Additionally, the degradation of aquatic habitat has resulted in the decline
of shrimp and clam populations. The physical health of local communities has
been diminished from this loss of shellfish populations, as they provided an
essential source of dietary protein. Likewise, the rural and industrial
economies have experienced the financial losses associated with the
decimation of river aquaculture.
Increased human migration within the
area has been driven by poverty and unfavorable resettlement conditions.

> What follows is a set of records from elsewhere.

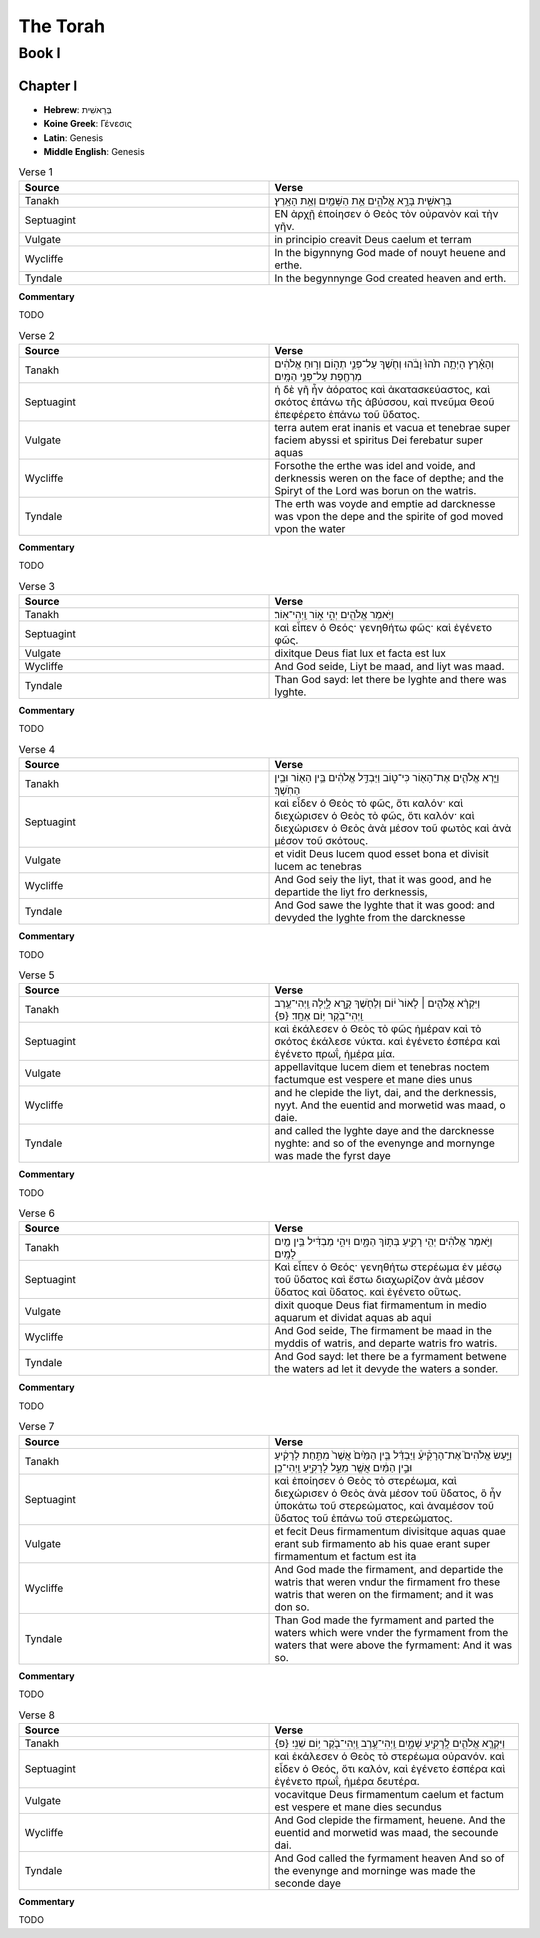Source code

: The Torah
=========

------
Book I
------

Chapter I
---------

- **Hebrew**:  בְּרֵאשִׁית 
- **Koine Greek**: Γένεσις
- **Latin**: Genesis
- **Middle English**: Genesis

.. list-table:: Verse 1
    :widths: 15 15
    :header-rows: 1

    *   - Source
        - Verse
    *   - Tanakh
        - בְּרֵאשִׁ֖ית בָּרָ֣א אֱלֹהִ֑ים אֵ֥ת הַשָּׁמַ֖יִם וְאֵ֥ת הָאָֽרֶץ׃
    *   - Septuagint 
        - ΕΝ ἀρχῇ ἐποίησεν ὁ Θεὸς τὸν οὐρανὸν καὶ τὴν γῆν. 
    *   - Vulgate 
        - in principio creavit Deus caelum et terram
    *   - Wycliffe
        - In the bigynnyng God made of nouyt heuene and erthe.
    *   - Tyndale
        - In the begynnynge God created heaven and erth.

**Commentary**

TODO

.. list-table:: Verse 2
    :widths: 15 15
    :header-rows: 1

    *   - Source
        - Verse
    *   - Tanakh
        - וְהָאָ֗רֶץ הָיְתָ֥ה תֹ֙הוּ֙ וָבֹ֔הוּ וְחֹ֖שֶׁךְ עַל־פְּנֵ֣י תְה֑וֹם וְר֣וּחַ אֱלֹהִ֔ים מְרַחֶ֖פֶת עַל־פְּנֵ֥י הַמָּֽיִם׃
    *   - Septuagint
        - ἡ δὲ γῆ ἦν ἀόρατος καὶ ἀκατασκεύαστος, καὶ σκότος ἐπάνω τῆς ἀβύσσου, καὶ πνεῦμα Θεοῦ ἐπεφέρετο ἐπάνω τοῦ ὕδατος.
    *   - Vulgate
        - terra autem erat inanis et vacua et tenebrae super faciem abyssi et spiritus Dei ferebatur super aquas
    *   - Wycliffe
        - Forsothe the erthe was idel and voide, and derknessis weren on the face of depthe; and the Spiryt of the Lord was borun on the watris.
    *   - Tyndale
        - The erth was voyde and emptie ad darcknesse was vpon the depe and the spirite of god moved vpon the water

**Commentary**

TODO

.. list-table:: Verse 3
    :widths: 15 15
    :header-rows: 1

    *   - Source
        - Verse
    *   - Tanakh
        - וַיֹּ֥אמֶר אֱלֹהִ֖ים יְהִ֣י א֑וֹר וַֽיְהִי־אֽוֹר׃
    *   - Septuagint
        - καὶ εἶπεν ὁ Θεός· γενηθήτω φῶς· καὶ ἐγένετο φῶς. 
    *   - Vulgate
        - dixitque Deus fiat lux et facta est lux
    *   - Wycliffe
        - And God seide, Liyt be maad, and liyt was maad.
    *   - Tyndale
        - Than God sayd: let there be lyghte and there was lyghte.

**Commentary**

TODO

.. list-table:: Verse 4
    :widths: 15 15
    :header-rows: 1

    *   - Source
        - Verse
    *   - Tanakh
        - וַיַּ֧רְא אֱלֹהִ֛ים אֶת־הָא֖וֹר כִּי־ט֑וֹב וַיַּבְדֵּ֣ל אֱלֹהִ֔ים בֵּ֥ין הָא֖וֹר וּבֵ֥ין הַחֹֽשֶׁךְ׃
    *   - Septuagint
        - καὶ εἶδεν ὁ Θεὸς τὸ φῶς, ὅτι καλόν· καὶ διεχώρισεν ὁ Θεὸς τὸ φῶς, ὅτι καλόν· καὶ διεχώρισεν ὁ Θεὸς ἀνὰ μέσον τοῦ φωτὸς καὶ ἀνὰ μέσον τοῦ σκότους.
    *   - Vulgate
        - et vidit Deus lucem quod esset bona et divisit lucem ac tenebras
    *   - Wycliffe
        - And God seiy the liyt, that it was good, and he departide the liyt fro derknessis,
    *   - Tyndale
        - And God sawe the lyghte that it was good: and devyded the lyghte from the darcknesse

**Commentary**

TODO

.. list-table:: Verse 5
    :widths: 15 15
    :header-rows: 1

    *   - Source
        - Verse
    *   - Tanakh
        - וַיִּקְרָ֨א אֱלֹהִ֤ים ׀ לָאוֹר֙ י֔וֹם וְלַחֹ֖שֶׁךְ קָ֣רָא לָ֑יְלָה וַֽיְהִי־עֶ֥רֶב וַֽיְהִי־בֹ֖קֶר י֥וֹם אֶחָֽד׃ {פ}
    *   - Septuagint
        - καὶ ἐκάλεσεν ὁ Θεὸς τὸ φῶς ἡμέραν καὶ τὸ σκότος ἐκάλεσε νύκτα. καὶ ἐγένετο  ἑσπέρα καὶ ἐγένετο πρωΐ, ἡμέρα μία.
    *   - Vulgate
        - appellavitque lucem diem et tenebras noctem factumque est vespere et mane dies unus
    *   - Wycliffe
        - and he clepide the liyt, dai, and the derknessis, nyyt. And the euentid and morwetid was maad, o daie.
    *   - Tyndale
        - and called the lyghte daye and the darcknesse nyghte: and so of the evenynge and mornynge was made the fyrst daye

**Commentary**

TODO

.. list-table:: Verse 6
    :widths: 15 15
    :header-rows: 1

    *   - Source
        - Verse
    *   - Tanakh
        - וַיֹּ֣אמֶר אֱלֹהִ֔ים יְהִ֥י רָקִ֖יעַ בְּת֣וֹךְ הַמָּ֑יִם וִיהִ֣י מַבְדִּ֔יל בֵּ֥ין מַ֖יִם לָמָֽיִם׃
    *   - Septuagint
        - Καὶ εἶπεν ὁ Θεός· γενηθήτω στερέωμα ἐν μέσῳ τοῦ ὕδατος καὶ ἔστω διαχωρίζον ἀνὰ μέσον ὕδατος καὶ ὕδατος. καὶ ἐγένετο οὕτως.
    *   - Vulgate
        - dixit quoque Deus fiat firmamentum in medio aquarum et dividat aquas ab aqui
    *   - Wycliffe
        - And God seide, The firmament be maad in the myddis of watris, and departe watris fro watris.
    *   - Tyndale
        - And God sayd: let there be a fyrmament betwene the waters ad let it devyde the waters a sonder.

**Commentary**

TODO

.. list-table:: Verse 7
    :widths: 15 15
    :header-rows: 1

    *   - Source
        - Verse
    *   - Tanakh
        - וַיַּ֣עַשׂ אֱלֹהִים֮ אֶת־הָרָקִ֒יעַ֒ וַיַּבְדֵּ֗ל בֵּ֤ין הַמַּ֙יִם֙ אֲשֶׁר֙ מִתַּ֣חַת לָרָקִ֔יעַ וּבֵ֣ין הַמַּ֔יִם אֲשֶׁ֖ר מֵעַ֣ל לָרָקִ֑יעַ וַֽיְהִי־כֵֽן׃
    *   - Septuagint
        - καὶ ἐποίησεν ὁ Θεὸς τὸ στερέωμα, καὶ διεχώρισεν ὁ Θεὸς ἀνὰ μέσον τοῦ ὕδατος, ὃ ἦν ὑποκάτω τοῦ στερεώματος, καὶ ἀναμέσον τοῦ ὕδατος τοῦ ἐπάνω τοῦ στερεώματος.
    *   - Vulgate
        - et fecit Deus firmamentum divisitque aquas quae erant sub firmamento ab his quae erant super firmamentum et factum est ita
    *   - Wycliffe
        - And God made the firmament, and departide the watris that weren vndur the firmament fro these watris that weren on the firmament; and it was don so.
    *   - Tyndale
        - Than God made the fyrmament and parted the waters which were vnder the fyrmament from the waters that were above the fyrmament: And it was so.

**Commentary**

TODO

.. list-table:: Verse 8
    :widths: 15 15
    :header-rows: 1

    *   - Source
        - Verse
    *   - Tanakh
        - וַיִּקְרָ֧א אֱלֹהִ֛ים לָֽרָקִ֖יעַ שָׁמָ֑יִם וַֽיְהִי־עֶ֥רֶב וַֽיְהִי־בֹ֖קֶר י֥וֹם שֵׁנִֽי׃ {פ}
    *   - Septuagint
        - καὶ ἐκάλεσεν ὁ Θεὸς τὸ στερέωμα οὐρανόν. καὶ εἶδεν ὁ Θεός, ὅτι καλόν, καὶ ἐγένετο ἑσπέρα καὶ ἐγένετο πρωΐ, ἡμέρα δευτέρα.
    *   - Vulgate
        - vocavitque Deus firmamentum caelum et factum est vespere et mane dies secundus
    *   - Wycliffe 
        - And God clepide the firmament, heuene. And the euentid and morwetid was maad, the secounde dai.
    *   - Tyndale
        - And God called the fyrmament heaven And so of the evenynge and morninge was made the seconde daye

**Commentary**

TODO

This migration enabled the contraction of HIV and has since led to its
heightened prevalence within Volta Basin communities. The districts of Manya
Krobo and Yilo Krobo, which lie within the southwest portion of the Volta
Basin, are predominately indigenous communities that have attained a
disproportionate prevalence of HIV. The situation underlines the strength of
the local factors upon these districts. Commercial sex work was established
in response to the thousands of male workers that were in the area for
building the dam. Ten percent of the child-bearing females from these two
districts migrated out of their districts during this time. In 1986, “90% of
AIDS victims in Ghana were women, and 96% of them had recently lived outside
the country”. The Akosombo Dam and other dams of the Volta River Hydro
Development Project increased substantially the conditions for the spread of
Future conditions are likely to worsen.
Earthquakes have already become more common due to the crustal
re-adjustments from the added weight of the water within Lake Volta. There
is an eastward shift of the river’s mouth from the changes to the river’s
delta zone and this has led to continuing coastal erosion. The changes in
the river hydrology have altered the local heat budget which has caused
microclimatic changes such as decreasing rain and higher mean monthly
temperatures. All of these larger scale environmental impacts will all
further compound the problems surrounding disruptions to local economic
activities and associated, difficult human welfare conditions.